The goal is to let a woman who wants to carry her own child do so, and to have the experience of pregnancy. What are the options? A couple might decide not to have a child at all. They could use a surrogate to carry the pregnancy. They could adopt. This is not a situation where you are allowing someone to have a child who can't have one. You are allowing them the experience of pregnancy.

That raises a couple of very interesting ethical questions. Is it worth it from the point of view of economics to go through all of this? You have a donor who is put at risk to supply the uterus. That person has to undergo surgery, and there are costs involved there. The immunosuppressant drugs cost a lot. You have to give them at least throughout the pregnancy. It is not cheap to do all of this. You are talking tens of thousands of dollars. In a world of scarce resources, does this make sense?

Part of the answer to that is a question: Can women find options? In some parts of the world they can, because they can hire a surrogate, and perhaps it makes more sense to do that and have a child delivered vaginally rather than by C-section, which poses more risks. We don't know whether the children born this way are going to be premature or have health issues because of exposure to immunosuppression, or perhaps fetuses in a transplanted uterus might be born earlier. A case could be made that it is a little bit safer to use a surrogate mother.

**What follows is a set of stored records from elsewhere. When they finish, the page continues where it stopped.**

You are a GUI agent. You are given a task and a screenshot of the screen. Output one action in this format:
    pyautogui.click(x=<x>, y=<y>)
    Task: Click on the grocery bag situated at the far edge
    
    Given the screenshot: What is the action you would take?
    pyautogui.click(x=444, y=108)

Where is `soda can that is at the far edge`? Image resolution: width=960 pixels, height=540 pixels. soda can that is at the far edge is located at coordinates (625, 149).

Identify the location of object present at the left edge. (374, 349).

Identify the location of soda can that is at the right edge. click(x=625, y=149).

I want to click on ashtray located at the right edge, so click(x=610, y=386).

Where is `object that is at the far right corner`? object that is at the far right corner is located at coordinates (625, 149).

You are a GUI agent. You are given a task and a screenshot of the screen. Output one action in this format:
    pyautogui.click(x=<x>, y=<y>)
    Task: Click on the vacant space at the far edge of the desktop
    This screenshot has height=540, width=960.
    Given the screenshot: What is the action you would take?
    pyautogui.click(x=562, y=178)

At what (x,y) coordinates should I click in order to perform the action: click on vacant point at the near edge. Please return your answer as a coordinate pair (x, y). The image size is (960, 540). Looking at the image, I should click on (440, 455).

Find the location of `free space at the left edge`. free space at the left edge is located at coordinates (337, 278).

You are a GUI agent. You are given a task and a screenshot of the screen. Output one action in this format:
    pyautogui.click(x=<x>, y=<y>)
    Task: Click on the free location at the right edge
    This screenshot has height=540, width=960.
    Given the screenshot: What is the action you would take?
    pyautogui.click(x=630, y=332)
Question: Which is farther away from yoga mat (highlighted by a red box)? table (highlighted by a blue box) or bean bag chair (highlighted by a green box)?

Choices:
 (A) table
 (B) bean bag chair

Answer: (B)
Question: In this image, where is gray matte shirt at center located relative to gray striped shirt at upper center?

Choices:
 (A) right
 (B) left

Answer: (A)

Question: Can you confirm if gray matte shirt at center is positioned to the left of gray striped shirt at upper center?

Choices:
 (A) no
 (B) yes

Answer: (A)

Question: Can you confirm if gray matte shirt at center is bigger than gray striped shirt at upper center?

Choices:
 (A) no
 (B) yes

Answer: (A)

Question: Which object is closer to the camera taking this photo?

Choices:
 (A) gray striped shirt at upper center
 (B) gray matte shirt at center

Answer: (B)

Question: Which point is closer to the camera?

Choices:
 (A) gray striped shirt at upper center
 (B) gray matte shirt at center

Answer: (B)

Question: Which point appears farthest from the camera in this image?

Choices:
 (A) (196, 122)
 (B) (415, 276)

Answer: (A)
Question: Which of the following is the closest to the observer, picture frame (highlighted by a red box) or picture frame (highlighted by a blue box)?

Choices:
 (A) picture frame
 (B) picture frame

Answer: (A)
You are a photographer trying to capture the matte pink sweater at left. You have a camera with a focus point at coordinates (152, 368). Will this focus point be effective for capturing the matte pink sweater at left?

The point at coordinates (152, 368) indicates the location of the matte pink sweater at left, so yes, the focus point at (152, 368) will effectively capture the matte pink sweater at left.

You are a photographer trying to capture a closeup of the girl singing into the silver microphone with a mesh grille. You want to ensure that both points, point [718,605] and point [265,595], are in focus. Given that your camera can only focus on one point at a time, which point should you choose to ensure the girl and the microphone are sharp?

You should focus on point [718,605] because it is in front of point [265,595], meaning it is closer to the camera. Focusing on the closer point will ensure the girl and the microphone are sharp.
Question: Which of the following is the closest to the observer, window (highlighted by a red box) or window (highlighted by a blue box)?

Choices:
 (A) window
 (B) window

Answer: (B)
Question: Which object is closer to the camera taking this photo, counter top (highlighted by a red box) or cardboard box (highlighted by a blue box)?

The problem is that in many parts of the world and in many states in the United States, surrogacy is illegal. We can debate the rights and wrongs of that another time, but the reality is that access to surrogates is not available to a lot of women around the world. That is particularly true in the Middle East, where surrogacy is banned. This procedure may fulfill a need in some parts of the world where there is no access to a surrogate and where a woman would experience shame or stigma if she didn't deliver her own child. It would not be culturally acceptable to use someone else, so I suspect that there is a demand for this procedure, although small, in some parts of the world.

Another issue in uterine transplantation is determining whether a donor can donate a uterus. A mother who is asked by a daughter, "Can I have your uterus because I don't have one and you want a grandchild?" is probably not giving a free consent. She is going to feel somewhat coerced. Are there enough living donors out there to help women who might want to take advantage of this procedure? I suspect not, and if successful, we will see the push to cadaver donation. When they sign a donor card, most people are thinking about their livers and hearts, not about their uteruses. That raises its own emotional and psychosocial issues about whether women would feel comfortable donating their uterus upon their death.

Undoubtedly some would, but perhaps some wouldn't, and that might reduce the willingness of people to be organ donors overall.

It is nice that we had a birth, and that is a wonderful thing to celebrate—the first child born of a uterine transplant—but there are a whole host of tough, ethical issues that have to be addressed before this technology moves forward.
I'm Art Caplan at the NYU Langone Medical Center.